__Text for analysis__.
◆ ◆ ◆ ◆ ◆

The story has captured the minds of people for years. There are literally hundreds of songs and ballads about John Henry, many of which find their way, at least partially, into Wolfe’s piece. He has been the focus of novels, films, and even postage stamps. Railway historian Roy C. Long, attempting to uncover the truths at the root of steel-hammered story, discovered that there were numerous tunnels named Big Bend (the supposed site of the tall tale) along the railroads winding through West Virginia. What is more, there were countless African American men named John Henry employed by the rail company building the tunnels. He’s even gone to far as to pinpoint Talcott, West Virginia, as the site since there was a Big Bend Tunnel, a man named John Henry, and a steam-powered drill there all at the same moment in time.

Whether truth or fiction, the song’s precise roots are equally hard to pin down. It certainly began as a work song among the steel-driving men in Appalachia. It has since spread through the popular music circles of America with singers as diverse as Woody Guthrie, The Supremes, Johnny Cash, and Bruce Springsteen each having crooned the tall tale. Having traveled through so many divergent paths, the story and the songs seem to find resonance with nearly everyone they come into contact with: There is the plight of the working man, the battle of man versus the Industrial Age, and the recently-freed slaves searching to stake a claim in a rapidly shifting nation. The final touch on the story—his death from exhaustion after defeating the machine—adds a darker note to the triumph of the underdog. The battle was won, but the tale also points to man’s inability to stop the behemoth of the industry and technology in America, which continues to sweep people up in its efficiency and in its chaos.

—John Glover

© 2009 The Carnegie Hall Corporation

More Information:

An extraordinary meeting of musical minds, as an evocative Scandinavian vocal trio joins the hard-driving Bang on a Can All-Stars. The new work they perform is based on Appalachian folklore, and retells—with tremendous power—the legendary tale of John Henry, the rail worker who refused to be replaced by a machine.

Meet the Artists

Bang on a Can All-Stars
·· Ashley Bathgate, Cello
·· Robert Black, Bass
·· David Cossin, Percussion
·· David Friend, Piano
·· Mark Stewart, Electric Guitar
·· Evan Ziporyn, Clarinets
·· Jody Elff, Sound Engineer
·· Jim Findlay, Scenic Designer
THE ARTISTS

BANG ON A CAN ALL-STARS


Formed in 1987, Bang on a Can is an organization that is dedicated to commissioning, performing, creating, presenting, and recording contemporary music. Its founders—Michael Gordon, David Lang, and Julie Wolfe—recognized early on that their new and open approach to presenting music required new and open performers—a generation of virtuosic and passionate musicians who could cross boundaries and adapt to many styles and technologies. The three assembled a core of such exciting players and in 1992, formed Bang on a Can All-Stars.

◆ ◆ ◆ ◆ ◆

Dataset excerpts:
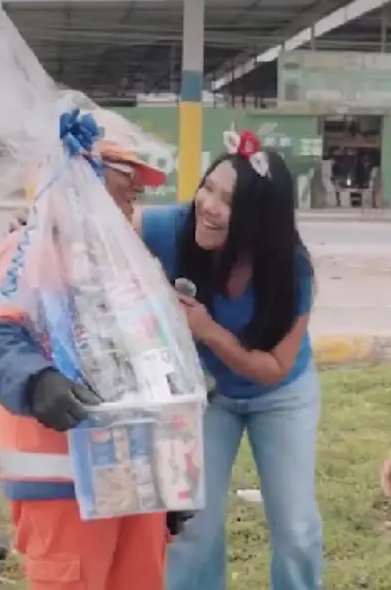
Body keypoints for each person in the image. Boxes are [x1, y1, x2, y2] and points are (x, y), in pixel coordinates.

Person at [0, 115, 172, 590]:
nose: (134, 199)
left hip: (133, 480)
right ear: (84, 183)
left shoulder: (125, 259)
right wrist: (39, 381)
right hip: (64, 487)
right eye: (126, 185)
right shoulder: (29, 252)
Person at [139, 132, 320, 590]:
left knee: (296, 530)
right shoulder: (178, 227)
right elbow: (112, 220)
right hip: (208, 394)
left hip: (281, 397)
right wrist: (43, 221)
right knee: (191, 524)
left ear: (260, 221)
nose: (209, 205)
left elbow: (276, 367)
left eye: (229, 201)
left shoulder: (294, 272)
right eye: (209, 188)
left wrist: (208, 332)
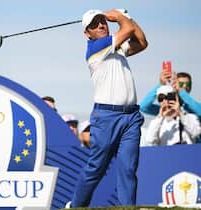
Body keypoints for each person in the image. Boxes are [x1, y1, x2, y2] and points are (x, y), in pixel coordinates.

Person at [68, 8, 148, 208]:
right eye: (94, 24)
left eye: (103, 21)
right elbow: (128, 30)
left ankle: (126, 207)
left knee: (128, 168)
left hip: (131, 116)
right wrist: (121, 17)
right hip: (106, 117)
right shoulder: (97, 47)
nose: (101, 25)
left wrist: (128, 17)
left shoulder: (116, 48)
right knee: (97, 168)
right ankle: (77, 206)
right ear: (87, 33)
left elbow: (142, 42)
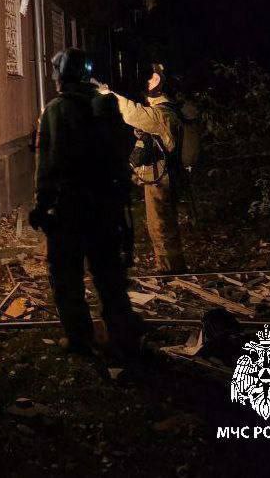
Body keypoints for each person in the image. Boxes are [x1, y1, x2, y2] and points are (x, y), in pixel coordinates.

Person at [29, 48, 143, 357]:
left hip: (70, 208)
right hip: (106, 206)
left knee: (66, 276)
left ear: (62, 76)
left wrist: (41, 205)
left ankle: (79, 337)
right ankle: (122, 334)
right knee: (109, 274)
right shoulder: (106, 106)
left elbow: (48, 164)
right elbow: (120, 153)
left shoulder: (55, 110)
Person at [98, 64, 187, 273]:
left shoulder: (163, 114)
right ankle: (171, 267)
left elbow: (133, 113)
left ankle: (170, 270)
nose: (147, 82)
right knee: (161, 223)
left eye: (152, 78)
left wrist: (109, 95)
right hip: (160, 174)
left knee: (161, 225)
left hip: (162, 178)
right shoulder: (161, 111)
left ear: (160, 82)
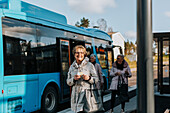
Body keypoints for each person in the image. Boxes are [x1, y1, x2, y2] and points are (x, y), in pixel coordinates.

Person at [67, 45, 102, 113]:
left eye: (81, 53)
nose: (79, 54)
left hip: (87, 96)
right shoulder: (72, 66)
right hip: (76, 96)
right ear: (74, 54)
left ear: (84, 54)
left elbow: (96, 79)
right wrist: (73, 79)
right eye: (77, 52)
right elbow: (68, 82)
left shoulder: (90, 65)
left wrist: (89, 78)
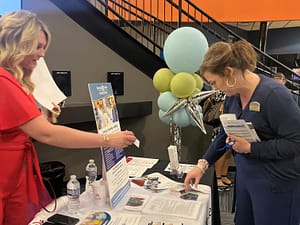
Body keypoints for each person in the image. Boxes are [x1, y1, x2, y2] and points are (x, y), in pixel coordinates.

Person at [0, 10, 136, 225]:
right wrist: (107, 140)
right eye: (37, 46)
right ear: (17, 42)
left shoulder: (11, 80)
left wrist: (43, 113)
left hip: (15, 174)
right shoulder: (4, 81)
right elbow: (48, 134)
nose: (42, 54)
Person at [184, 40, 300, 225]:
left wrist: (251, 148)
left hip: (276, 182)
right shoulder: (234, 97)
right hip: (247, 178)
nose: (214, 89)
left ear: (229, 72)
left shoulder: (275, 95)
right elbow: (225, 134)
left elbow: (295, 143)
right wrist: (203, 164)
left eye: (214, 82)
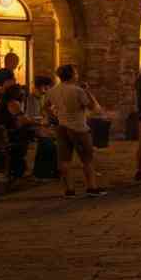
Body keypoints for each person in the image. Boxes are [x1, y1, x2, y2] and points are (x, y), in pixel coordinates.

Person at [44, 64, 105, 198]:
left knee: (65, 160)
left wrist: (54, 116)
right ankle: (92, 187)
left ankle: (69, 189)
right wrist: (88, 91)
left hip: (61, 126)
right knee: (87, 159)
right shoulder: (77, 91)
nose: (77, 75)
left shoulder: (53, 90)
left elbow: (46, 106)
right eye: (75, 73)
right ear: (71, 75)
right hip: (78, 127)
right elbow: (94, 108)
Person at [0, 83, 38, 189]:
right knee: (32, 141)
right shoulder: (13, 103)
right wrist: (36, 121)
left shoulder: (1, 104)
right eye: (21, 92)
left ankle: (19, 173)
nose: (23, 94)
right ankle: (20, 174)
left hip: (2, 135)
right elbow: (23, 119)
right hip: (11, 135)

◆ ◆ ◆ ◆ ◆

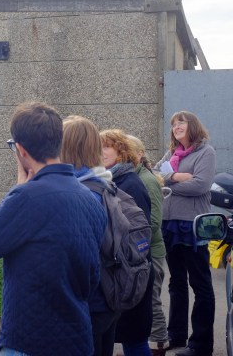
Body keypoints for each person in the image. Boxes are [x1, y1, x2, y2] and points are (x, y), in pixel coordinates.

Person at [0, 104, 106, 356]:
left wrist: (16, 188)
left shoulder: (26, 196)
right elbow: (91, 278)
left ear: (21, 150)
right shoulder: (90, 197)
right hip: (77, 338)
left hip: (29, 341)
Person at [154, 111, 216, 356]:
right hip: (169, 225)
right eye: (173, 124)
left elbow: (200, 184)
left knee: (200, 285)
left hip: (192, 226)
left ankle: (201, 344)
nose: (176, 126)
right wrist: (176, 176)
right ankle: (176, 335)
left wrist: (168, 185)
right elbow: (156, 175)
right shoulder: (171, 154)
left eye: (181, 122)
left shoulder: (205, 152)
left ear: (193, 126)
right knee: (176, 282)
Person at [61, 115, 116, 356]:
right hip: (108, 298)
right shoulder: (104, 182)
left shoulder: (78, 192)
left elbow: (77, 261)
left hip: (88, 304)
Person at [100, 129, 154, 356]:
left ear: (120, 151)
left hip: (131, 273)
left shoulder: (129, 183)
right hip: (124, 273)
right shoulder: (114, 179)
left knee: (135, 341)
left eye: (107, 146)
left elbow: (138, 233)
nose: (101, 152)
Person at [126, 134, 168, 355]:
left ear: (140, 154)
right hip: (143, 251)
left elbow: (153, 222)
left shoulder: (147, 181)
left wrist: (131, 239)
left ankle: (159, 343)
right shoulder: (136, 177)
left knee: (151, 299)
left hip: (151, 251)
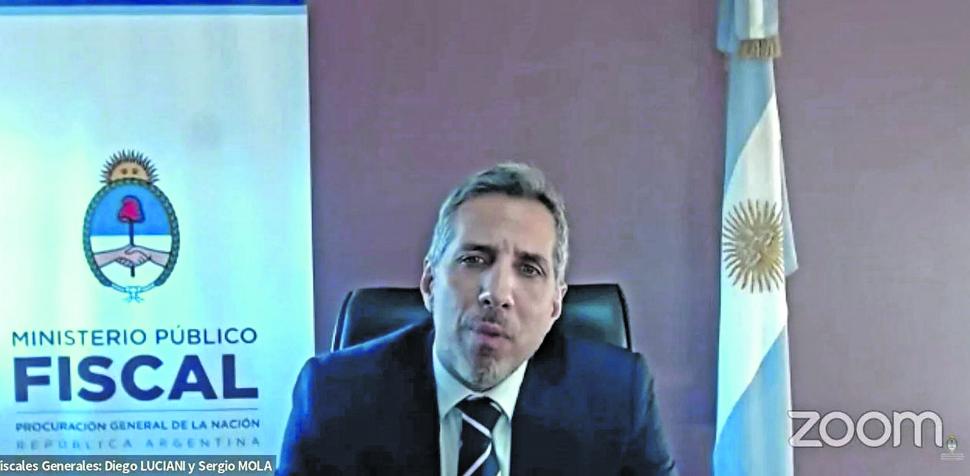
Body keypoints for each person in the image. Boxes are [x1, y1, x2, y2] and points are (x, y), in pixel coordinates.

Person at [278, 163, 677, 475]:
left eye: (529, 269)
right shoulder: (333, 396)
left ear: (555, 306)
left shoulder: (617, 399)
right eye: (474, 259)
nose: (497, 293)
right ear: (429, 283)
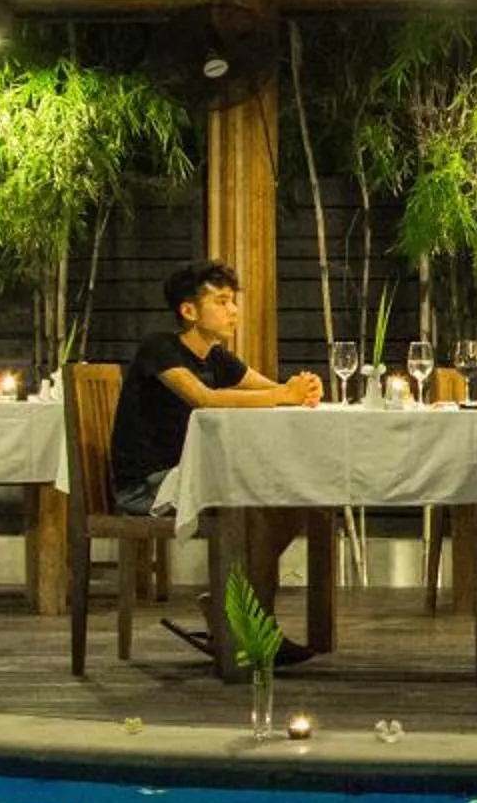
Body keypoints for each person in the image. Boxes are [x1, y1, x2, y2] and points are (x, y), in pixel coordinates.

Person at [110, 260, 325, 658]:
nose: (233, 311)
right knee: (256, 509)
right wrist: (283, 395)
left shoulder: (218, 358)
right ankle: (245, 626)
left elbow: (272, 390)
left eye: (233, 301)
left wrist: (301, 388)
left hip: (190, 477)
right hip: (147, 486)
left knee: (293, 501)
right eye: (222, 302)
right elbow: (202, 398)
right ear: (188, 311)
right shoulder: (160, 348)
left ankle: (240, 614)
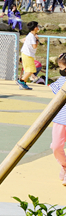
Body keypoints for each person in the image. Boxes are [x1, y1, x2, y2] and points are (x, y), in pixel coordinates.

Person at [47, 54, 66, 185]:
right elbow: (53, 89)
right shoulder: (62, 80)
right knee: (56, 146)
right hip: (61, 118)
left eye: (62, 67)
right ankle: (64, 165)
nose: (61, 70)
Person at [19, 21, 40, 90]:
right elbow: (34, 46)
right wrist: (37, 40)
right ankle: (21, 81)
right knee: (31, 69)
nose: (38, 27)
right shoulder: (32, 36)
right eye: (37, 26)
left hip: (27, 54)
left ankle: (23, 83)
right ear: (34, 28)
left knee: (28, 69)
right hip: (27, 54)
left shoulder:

◆ ◆ ◆ ◆ ◆

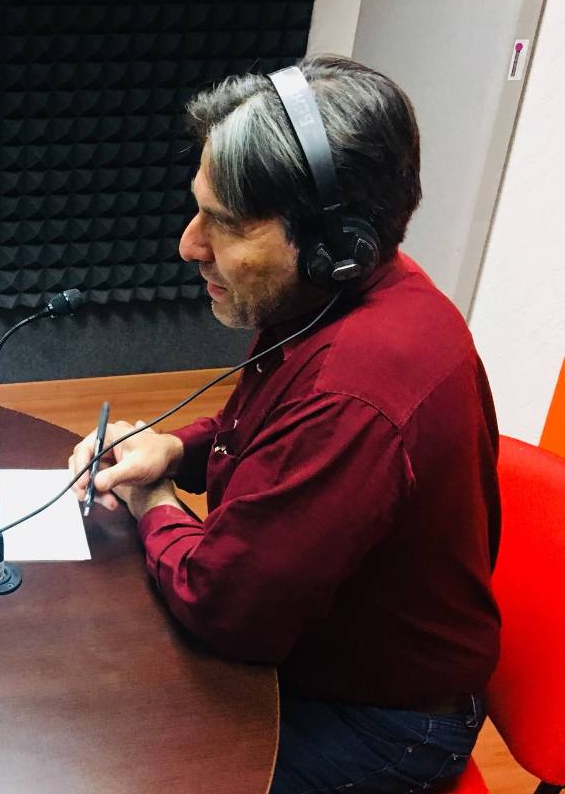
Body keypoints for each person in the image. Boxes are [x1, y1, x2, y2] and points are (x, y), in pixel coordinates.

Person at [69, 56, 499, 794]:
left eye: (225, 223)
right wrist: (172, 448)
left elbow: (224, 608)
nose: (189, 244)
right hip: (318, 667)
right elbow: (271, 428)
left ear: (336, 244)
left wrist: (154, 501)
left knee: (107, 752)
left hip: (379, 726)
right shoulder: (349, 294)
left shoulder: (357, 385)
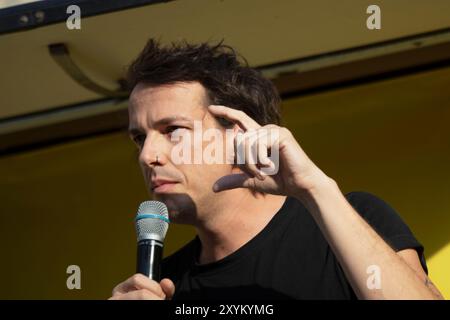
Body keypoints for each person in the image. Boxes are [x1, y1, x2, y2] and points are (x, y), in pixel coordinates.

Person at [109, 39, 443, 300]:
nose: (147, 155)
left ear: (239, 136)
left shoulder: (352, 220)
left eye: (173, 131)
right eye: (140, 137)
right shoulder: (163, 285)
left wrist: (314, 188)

◆ ◆ ◆ ◆ ◆

__Work instructions__.
1. From the text about John Henry, return the passage that begins at the words "Formed in 1987, Bang" and stops after "formed Bang on a Can All-Stars.", keeping every word unchanged.
2. According to the text about John Henry, which place did Roy C. Long pinpoint as the site of the story?
3. Name every singer or group that the text about John Henry says has sung the tall tale.
These items come from a separate source.

__Solutions to the tasks__.
1.
Formed in 1987, Bang on a Can is an organization that is dedicated to commissioning, performing, creating, presenting, and recording contemporary music. Its founders—Michael Gordon, David Lang, and Julie Wolfe—recognized early on that their new and open approach to presenting music required new and open performers—a generation of virtuosic and passionate musicians who could cross boundaries and adapt to many styles and technologies. The three assembled a core of such exciting players and in 1992, formed Bang on a Can All-Stars.

2. Talcott, West Virginia.

3. Woody Guthrie, The Supremes, Johnny Cash, Bruce Springsteen